* Extracted page text data *
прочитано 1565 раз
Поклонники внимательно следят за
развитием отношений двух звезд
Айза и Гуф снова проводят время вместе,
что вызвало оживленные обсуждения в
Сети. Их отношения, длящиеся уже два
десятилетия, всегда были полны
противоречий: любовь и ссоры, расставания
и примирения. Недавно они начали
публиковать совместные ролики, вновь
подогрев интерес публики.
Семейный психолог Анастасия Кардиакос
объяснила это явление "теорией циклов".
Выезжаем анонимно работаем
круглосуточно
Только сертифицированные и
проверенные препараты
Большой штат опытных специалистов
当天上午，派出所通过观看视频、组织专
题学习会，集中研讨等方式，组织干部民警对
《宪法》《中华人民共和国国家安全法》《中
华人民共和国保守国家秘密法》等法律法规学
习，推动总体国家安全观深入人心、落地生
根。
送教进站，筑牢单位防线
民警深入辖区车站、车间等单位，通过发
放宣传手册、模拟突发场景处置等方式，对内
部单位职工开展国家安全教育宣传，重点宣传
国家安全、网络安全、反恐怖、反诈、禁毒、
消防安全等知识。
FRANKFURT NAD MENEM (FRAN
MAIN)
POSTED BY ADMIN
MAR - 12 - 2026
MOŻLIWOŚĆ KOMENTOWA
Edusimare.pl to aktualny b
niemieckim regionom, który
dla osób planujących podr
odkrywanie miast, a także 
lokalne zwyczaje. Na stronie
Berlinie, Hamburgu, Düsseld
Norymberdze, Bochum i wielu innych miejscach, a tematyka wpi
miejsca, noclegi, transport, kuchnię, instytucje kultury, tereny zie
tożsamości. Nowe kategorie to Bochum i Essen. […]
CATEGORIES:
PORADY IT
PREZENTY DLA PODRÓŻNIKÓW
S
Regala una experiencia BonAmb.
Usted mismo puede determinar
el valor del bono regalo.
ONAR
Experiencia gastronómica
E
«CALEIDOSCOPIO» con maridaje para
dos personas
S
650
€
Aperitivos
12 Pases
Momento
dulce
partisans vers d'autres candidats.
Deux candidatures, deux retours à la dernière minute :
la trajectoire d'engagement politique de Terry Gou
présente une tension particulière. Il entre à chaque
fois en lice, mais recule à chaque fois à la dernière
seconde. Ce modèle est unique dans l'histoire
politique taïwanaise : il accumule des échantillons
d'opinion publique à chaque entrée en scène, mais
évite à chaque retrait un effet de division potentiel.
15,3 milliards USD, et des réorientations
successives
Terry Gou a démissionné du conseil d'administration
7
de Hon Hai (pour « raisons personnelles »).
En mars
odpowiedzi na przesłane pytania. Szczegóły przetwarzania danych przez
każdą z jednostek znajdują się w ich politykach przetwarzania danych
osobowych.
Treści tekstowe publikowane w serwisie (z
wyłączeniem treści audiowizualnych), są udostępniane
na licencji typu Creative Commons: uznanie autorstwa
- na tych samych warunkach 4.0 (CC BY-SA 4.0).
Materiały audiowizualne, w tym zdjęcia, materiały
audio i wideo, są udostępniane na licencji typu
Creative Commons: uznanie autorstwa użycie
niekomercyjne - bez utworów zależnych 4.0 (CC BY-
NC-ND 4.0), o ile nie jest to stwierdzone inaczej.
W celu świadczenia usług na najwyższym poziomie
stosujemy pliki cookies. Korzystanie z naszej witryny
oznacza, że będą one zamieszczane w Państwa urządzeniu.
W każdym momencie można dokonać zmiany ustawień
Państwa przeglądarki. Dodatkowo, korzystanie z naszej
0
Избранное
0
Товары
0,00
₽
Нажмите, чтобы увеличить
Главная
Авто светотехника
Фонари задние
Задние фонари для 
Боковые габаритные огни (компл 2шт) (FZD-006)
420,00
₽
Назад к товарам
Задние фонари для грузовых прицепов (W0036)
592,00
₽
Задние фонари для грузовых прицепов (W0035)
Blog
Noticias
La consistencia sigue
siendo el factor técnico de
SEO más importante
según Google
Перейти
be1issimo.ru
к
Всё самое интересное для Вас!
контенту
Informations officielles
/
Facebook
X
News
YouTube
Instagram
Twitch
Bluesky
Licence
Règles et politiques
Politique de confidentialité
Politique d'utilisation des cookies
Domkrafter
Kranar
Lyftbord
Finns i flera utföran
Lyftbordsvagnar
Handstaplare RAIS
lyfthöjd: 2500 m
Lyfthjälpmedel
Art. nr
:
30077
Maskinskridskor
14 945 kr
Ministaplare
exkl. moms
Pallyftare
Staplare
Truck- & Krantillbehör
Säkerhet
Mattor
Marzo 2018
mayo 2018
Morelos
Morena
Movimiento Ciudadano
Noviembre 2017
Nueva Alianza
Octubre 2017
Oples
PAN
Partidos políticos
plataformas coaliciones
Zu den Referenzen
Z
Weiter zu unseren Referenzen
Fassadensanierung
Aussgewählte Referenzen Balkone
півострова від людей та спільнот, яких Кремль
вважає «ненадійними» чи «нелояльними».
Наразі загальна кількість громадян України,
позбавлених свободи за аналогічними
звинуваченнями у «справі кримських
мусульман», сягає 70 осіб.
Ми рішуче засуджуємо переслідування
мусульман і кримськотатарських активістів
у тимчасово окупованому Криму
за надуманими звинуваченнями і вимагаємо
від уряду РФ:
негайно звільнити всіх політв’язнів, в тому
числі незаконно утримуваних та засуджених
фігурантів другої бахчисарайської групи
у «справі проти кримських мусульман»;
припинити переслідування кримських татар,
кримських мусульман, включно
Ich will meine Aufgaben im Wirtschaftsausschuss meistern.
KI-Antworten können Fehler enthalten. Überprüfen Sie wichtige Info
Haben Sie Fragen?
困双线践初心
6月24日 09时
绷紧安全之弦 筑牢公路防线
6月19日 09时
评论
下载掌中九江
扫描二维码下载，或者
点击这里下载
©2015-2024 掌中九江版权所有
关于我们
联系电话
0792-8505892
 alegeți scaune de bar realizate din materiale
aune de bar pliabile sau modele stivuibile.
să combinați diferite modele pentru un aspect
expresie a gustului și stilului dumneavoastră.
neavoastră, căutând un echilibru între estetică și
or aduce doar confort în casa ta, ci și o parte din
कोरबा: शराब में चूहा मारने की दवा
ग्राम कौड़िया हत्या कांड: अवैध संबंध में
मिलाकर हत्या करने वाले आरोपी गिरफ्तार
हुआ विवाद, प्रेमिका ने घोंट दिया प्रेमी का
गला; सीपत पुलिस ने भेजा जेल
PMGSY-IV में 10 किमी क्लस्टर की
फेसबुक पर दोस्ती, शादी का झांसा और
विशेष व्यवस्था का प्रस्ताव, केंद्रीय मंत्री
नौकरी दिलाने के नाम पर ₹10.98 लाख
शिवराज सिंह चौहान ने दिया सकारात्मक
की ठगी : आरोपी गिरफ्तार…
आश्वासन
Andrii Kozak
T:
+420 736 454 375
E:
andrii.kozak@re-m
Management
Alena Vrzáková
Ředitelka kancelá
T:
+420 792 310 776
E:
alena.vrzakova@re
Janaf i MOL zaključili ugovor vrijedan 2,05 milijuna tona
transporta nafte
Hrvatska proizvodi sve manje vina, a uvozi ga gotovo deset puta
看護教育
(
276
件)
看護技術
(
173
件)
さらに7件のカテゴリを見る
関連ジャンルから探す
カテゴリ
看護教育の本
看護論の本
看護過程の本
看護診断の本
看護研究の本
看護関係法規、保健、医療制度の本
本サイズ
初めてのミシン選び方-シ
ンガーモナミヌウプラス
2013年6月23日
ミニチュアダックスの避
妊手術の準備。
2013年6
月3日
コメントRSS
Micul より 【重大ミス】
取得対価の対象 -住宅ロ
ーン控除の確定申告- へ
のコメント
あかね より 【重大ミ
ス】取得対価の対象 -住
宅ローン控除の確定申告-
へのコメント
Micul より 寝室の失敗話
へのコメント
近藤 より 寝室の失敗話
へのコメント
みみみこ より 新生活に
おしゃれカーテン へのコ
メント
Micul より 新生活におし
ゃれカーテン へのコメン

* About this task *
If a line above holds the word "przetwarzania", copy it.

* Exercise output *
odpowiedzi na przesłane pytania. Szczegóły przetwarzania danych przez
każdą z jednostek znajdują się w ich politykach przetwarzania danych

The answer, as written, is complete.